▶ _Requirement_: Please rewrite the entries below, swapping "street-level" for "roadside" wherever it occurs and leaving everything else as it is.

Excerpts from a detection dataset
****************************************
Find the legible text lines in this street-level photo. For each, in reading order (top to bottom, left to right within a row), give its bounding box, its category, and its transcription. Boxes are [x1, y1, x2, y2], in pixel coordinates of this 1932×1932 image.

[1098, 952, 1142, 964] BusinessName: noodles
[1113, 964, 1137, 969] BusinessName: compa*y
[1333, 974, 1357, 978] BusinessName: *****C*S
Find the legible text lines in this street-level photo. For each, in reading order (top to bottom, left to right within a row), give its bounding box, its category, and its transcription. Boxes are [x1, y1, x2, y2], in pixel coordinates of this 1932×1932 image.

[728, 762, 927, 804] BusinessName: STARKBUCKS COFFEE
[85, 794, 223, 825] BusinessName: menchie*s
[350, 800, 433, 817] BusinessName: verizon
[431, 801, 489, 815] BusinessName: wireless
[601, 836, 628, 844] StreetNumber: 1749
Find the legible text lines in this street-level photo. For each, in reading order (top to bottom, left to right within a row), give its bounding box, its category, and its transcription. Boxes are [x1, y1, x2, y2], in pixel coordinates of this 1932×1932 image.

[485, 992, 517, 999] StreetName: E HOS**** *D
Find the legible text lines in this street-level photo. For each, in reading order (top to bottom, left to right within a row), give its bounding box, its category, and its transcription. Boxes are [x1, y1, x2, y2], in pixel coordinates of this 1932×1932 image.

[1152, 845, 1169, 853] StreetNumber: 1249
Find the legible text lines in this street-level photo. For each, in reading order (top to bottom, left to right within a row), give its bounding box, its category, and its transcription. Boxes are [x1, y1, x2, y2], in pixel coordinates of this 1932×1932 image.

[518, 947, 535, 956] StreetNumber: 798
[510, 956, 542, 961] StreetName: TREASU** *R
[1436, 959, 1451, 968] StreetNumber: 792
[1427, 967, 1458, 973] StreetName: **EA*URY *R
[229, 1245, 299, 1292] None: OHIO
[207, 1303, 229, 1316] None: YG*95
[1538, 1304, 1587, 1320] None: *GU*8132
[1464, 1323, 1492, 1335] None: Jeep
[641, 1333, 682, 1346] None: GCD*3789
****************************************
▶ _The reply_:
Find the legible text lines in this roadside photo. For each, in reading order (top to bottom, left to right within a row), give its bounding box, its category, and its transcription. Boxes are [x1, y1, x2, y2], in pixel coordinates of this 1932×1932 image.

[1098, 952, 1142, 964] BusinessName: noodles
[1113, 964, 1137, 969] BusinessName: compa*y
[1333, 974, 1357, 978] BusinessName: *****C*S
Find the legible text lines in this roadside photo. For each, in reading order (top to bottom, left to right within a row), give its bounding box, its category, and its transcription. Boxes are [x1, y1, x2, y2], in pixel coordinates of this 1932×1932 image.

[728, 762, 927, 804] BusinessName: STARKBUCKS COFFEE
[85, 794, 223, 825] BusinessName: menchie*s
[350, 800, 433, 817] BusinessName: verizon
[431, 801, 489, 815] BusinessName: wireless
[601, 836, 628, 844] StreetNumber: 1749
Find the legible text lines in this roadside photo. For each, in reading order (top to bottom, left to right within a row), give its bounding box, its category, and its transcription. Boxes are [x1, y1, x2, y2], in pixel coordinates of this 1932×1932 image.

[485, 992, 517, 999] StreetName: E HOS**** *D
Find the legible text lines in this roadside photo. For each, in reading order (top to bottom, left to right within a row), give its bounding box, its category, and its transcription. Boxes are [x1, y1, x2, y2], in pixel coordinates of this 1932×1932 image.

[1152, 845, 1169, 853] StreetNumber: 1249
Find the legible text lines in this roadside photo. For each, in reading order (top to bottom, left to right within a row), give its bounding box, its category, and its transcription. Boxes are [x1, y1, x2, y2], in pixel coordinates of this 1932×1932 image.

[518, 947, 535, 956] StreetNumber: 798
[510, 956, 542, 961] StreetName: TREASU** *R
[1436, 959, 1451, 968] StreetNumber: 792
[1427, 967, 1458, 973] StreetName: **EA*URY *R
[229, 1245, 299, 1292] None: OHIO
[207, 1303, 229, 1316] None: YG*95
[1538, 1304, 1587, 1320] None: *GU*8132
[1464, 1323, 1492, 1335] None: Jeep
[641, 1333, 682, 1346] None: GCD*3789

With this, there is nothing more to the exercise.